- Texto para leer:

══════════════════════════════

Un país se mide por el peso de
su historia. No conviene equivocarse; la historia es lo contrario de la
ideología e implica, para empezar, un acogerse a referentes posibles,
existentes en un tiempo y sobre un mismo territorio. Imaginamos que la ciudadanía
no es, al fin y al cabo, una comunión con pan de ayer. Pero, a menudo,
encontramos consuelo a los sinsabores del presente en las huellas de un pasado
que nos parece más noble, más lúcido.
Para un español, resulta
extraño el interés de otros occidentales por sus respectivas fuentes. Sobre
todo, cuando este interés no se concreta en una apelación hagiográfica, pero
tampoco en un ataque despiadado contra sus cimientos. Vale la pena recordar
aquí los versos de Eliot, aún hoy de plena actualidad: “si ha de ser derribado
el Templo/ primero tenemos que edificar el Templo”.

══════════════════════════════

- Bloque de datos:
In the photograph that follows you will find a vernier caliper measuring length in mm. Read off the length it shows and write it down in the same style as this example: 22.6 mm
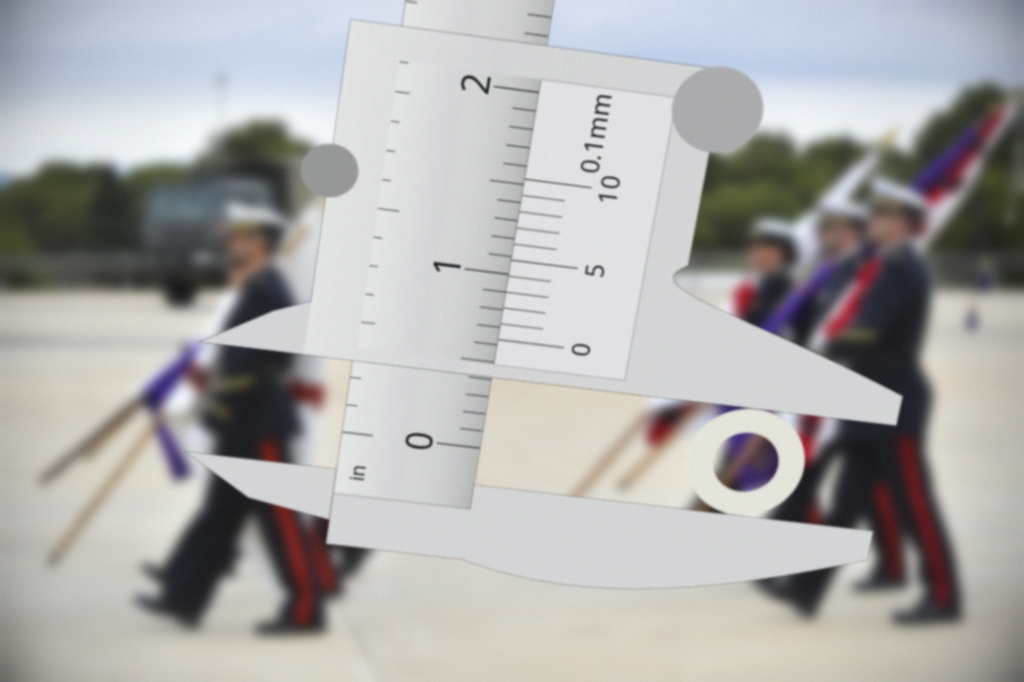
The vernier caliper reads 6.3 mm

══════════════════════════════

- Ejercicio: Vuelve a escribir el pasaje del texto sobre el peso de la historia que va entre «Un país se mide» y «noble, más lúcido.», ambos incluidos.

- Ejercicio resuelto:
Un país se mide por el peso de
su historia. No conviene equivocarse; la historia es lo contrario de la
ideología e implica, para empezar, un acogerse a referentes posibles,
existentes en un tiempo y sobre un mismo territorio. Imaginamos que la ciudadanía
no es, al fin y al cabo, una comunión con pan de ayer. Pero, a menudo,
encontramos consuelo a los sinsabores del presente en las huellas de un pasado
que nos parece más noble, más lúcido.